- Opening Delimiter -
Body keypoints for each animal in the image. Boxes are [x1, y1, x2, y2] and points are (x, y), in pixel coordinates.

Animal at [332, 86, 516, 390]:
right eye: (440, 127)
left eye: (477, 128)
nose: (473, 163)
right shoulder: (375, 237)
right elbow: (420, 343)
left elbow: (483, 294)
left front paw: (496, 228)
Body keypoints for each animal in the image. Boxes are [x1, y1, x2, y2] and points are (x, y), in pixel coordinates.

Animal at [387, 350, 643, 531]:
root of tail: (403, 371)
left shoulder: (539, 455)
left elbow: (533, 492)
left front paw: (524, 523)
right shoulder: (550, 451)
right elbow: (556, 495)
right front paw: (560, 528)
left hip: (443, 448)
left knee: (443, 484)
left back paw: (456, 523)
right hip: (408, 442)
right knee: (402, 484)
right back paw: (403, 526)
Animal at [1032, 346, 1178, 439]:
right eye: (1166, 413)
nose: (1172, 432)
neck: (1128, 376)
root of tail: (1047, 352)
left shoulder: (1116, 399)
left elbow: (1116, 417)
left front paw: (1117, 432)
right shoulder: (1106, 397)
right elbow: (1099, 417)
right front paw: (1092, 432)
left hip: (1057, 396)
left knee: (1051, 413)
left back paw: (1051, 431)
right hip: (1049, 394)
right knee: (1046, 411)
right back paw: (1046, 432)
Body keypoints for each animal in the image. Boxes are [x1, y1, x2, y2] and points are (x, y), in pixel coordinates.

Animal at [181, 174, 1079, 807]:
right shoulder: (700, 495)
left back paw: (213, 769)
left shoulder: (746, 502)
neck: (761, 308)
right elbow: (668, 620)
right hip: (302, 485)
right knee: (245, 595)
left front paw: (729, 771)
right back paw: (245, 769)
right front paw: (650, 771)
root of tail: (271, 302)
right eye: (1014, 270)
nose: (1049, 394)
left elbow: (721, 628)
- Closing Delimiter -
- Opening Delimiter -
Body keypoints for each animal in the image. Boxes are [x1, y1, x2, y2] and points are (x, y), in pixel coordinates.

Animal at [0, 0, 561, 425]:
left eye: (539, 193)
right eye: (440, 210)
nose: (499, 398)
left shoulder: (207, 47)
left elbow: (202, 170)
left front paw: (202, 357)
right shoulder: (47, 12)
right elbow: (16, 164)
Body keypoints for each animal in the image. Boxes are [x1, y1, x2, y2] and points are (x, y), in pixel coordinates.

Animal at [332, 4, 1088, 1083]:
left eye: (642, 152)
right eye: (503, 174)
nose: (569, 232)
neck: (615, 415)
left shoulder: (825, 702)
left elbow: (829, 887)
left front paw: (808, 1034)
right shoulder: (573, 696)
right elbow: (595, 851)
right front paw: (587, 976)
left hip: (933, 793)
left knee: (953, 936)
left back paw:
- Closing Delimiter -
What you need to do —
Repeat, exactly as they stand above, the lines from the line with "left shoulder: (746, 502)" to the line with "left elbow: (721, 628)", both lines included.

Result for this task —
left shoulder: (746, 502)
neck: (761, 308)
right elbow: (668, 620)
right hip: (302, 485)
right knee: (245, 595)
left front paw: (729, 771)
right back paw: (245, 769)
right front paw: (650, 771)
root of tail: (271, 302)
right eye: (1014, 270)
nose: (1049, 394)
left elbow: (721, 628)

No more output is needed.